The system's response was disappointingly stingy—almost mocking:

[ Killed: Corpse Rat (Common Beast). EXP +1. ]

[ Killed: Corpse Rat (Common Beast). EXP +1. ]

[ Killed: Corpse Rat (Common Beast). EXP +1. ]

[ Current Level: LV.1 — 83/1000 ] (Note: The Demon Wolf provided minor EXP as a low-tier monster.)

Mo Fan stared at the progress bar. It had barely twitched.

"One point each? You want me to kill a THOUSAND rats to level up ONCE?!"

The system, as if determined to crush any remaining hope, helpfully added:

[ NOTICE: Level Suppression active. Reward Modifier: 0.01%. ]

[ Current EXP efficiency: EXTREMELY LOW. ]

"Oh, screw you..."

Mo Fan ran the math in his head.

If he stayed down here and played it safe, sure—he'd survive. But reaching LV.2 would require months of sleepless rat-hunting in this pit. And these trash-tier monsters offered nothing useful. No harvestable bones. No extractable souls.

This was garbage time—the system's way of telling him the tutorial area had nothing left to offer.

It was forcing him out of the newbie zone. Forcing him to leave. To risk death.

...Or as the system probably saw it: to go on an adventure.

"Fine. You asked for it."

Cursing under his breath, Mo Fan grabbed a sharp rock from the ground and dragged himself toward the rat carcasses.

"If you won't give me EXP, I'm not walking away empty-handed."

He was a scavenger now. And scavengers lived by one sacred rule: never leave a scene without taking something.

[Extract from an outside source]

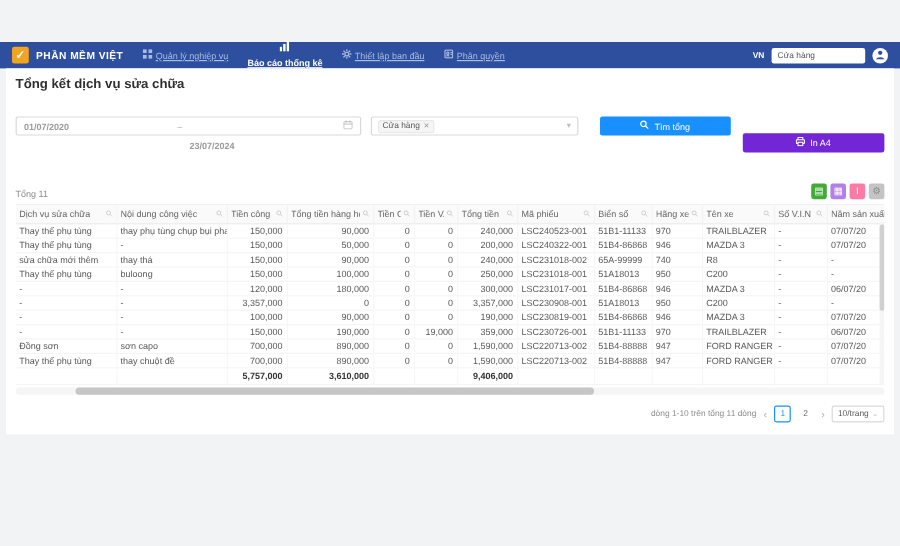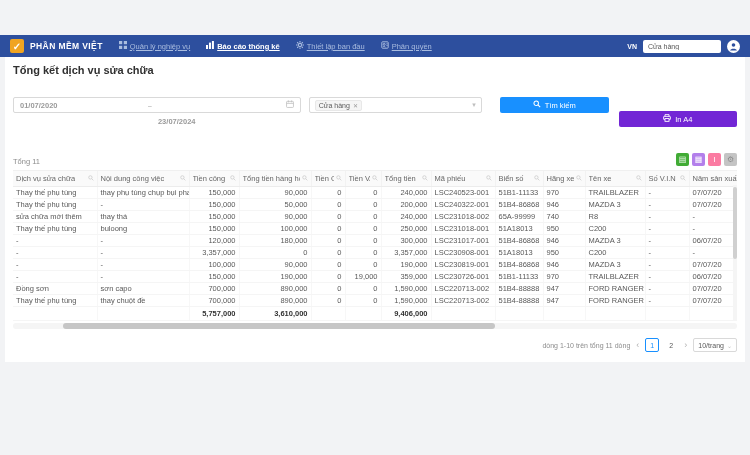"Báo cáo thống kê" .nav-item.active { flex-direction: none -> column }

He grabbed the first dead rat and examined it. The meat was rancid. The bones were too brittle to use. But those teeth...

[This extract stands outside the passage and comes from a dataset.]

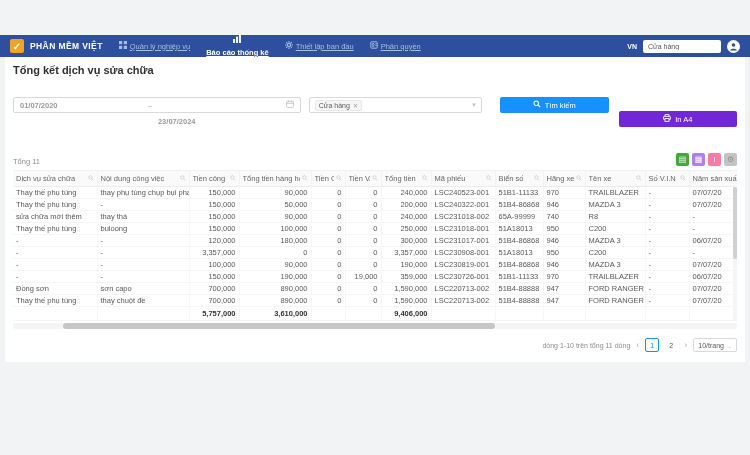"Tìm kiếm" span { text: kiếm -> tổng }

Two incisors jutted from the rat's jaw like miniature chisels, wickedly sharp.

Mo Fan glanced at No. 001's skeletal fingers—bare bone with zero grip strength.

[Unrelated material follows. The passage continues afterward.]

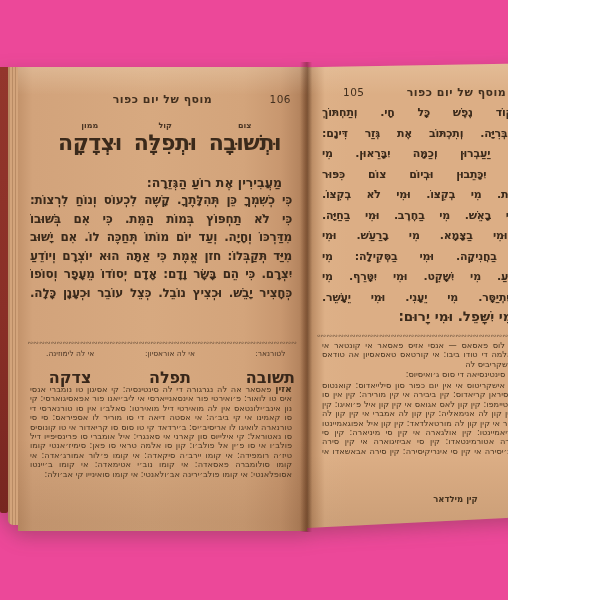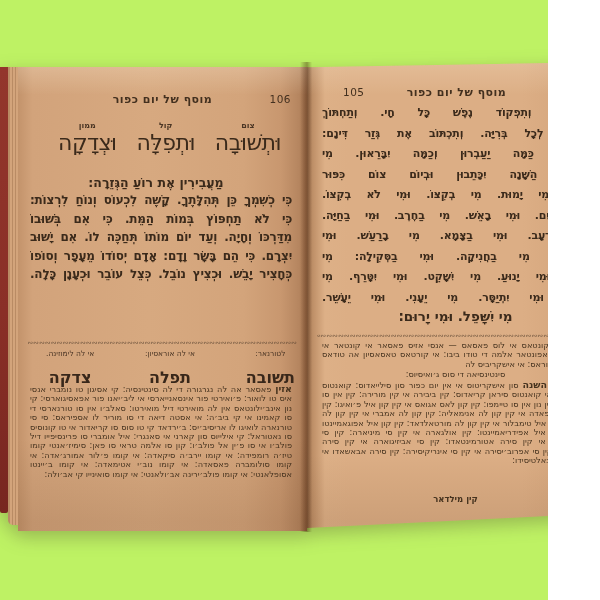"מוסף של יום כפור" #frame { background: #bef264 -> #ec4899; width: 548px -> 508px }
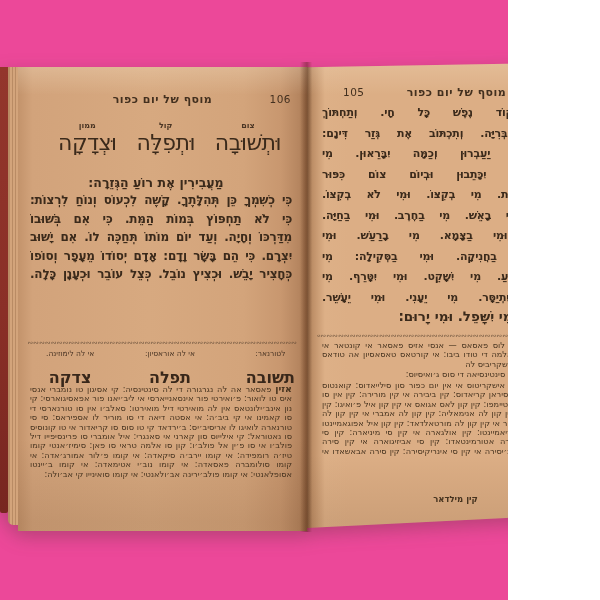"וּצְדָקָה" .kav-word { font-weight: 400 -> 700 }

"If I pull these teeth out... mount them as finger spikes... maybe craft some kind of claw attachment or brass knuckles..."

In the darkness at the bottom of the abyss, a pale young man sat hunched over a pile of dead rats. By the feeble blue glow of a flickering ghost flame, he began—expressionlessly—extracting teeth from the corpses.

One by one.

His mind calculated how to transform this garbage into weapons.

If I want to survive—if I want to crawl out of this pit—I need to master this new profession.

Junkyard Necromancer.

And I intend to be the best one who ever lived.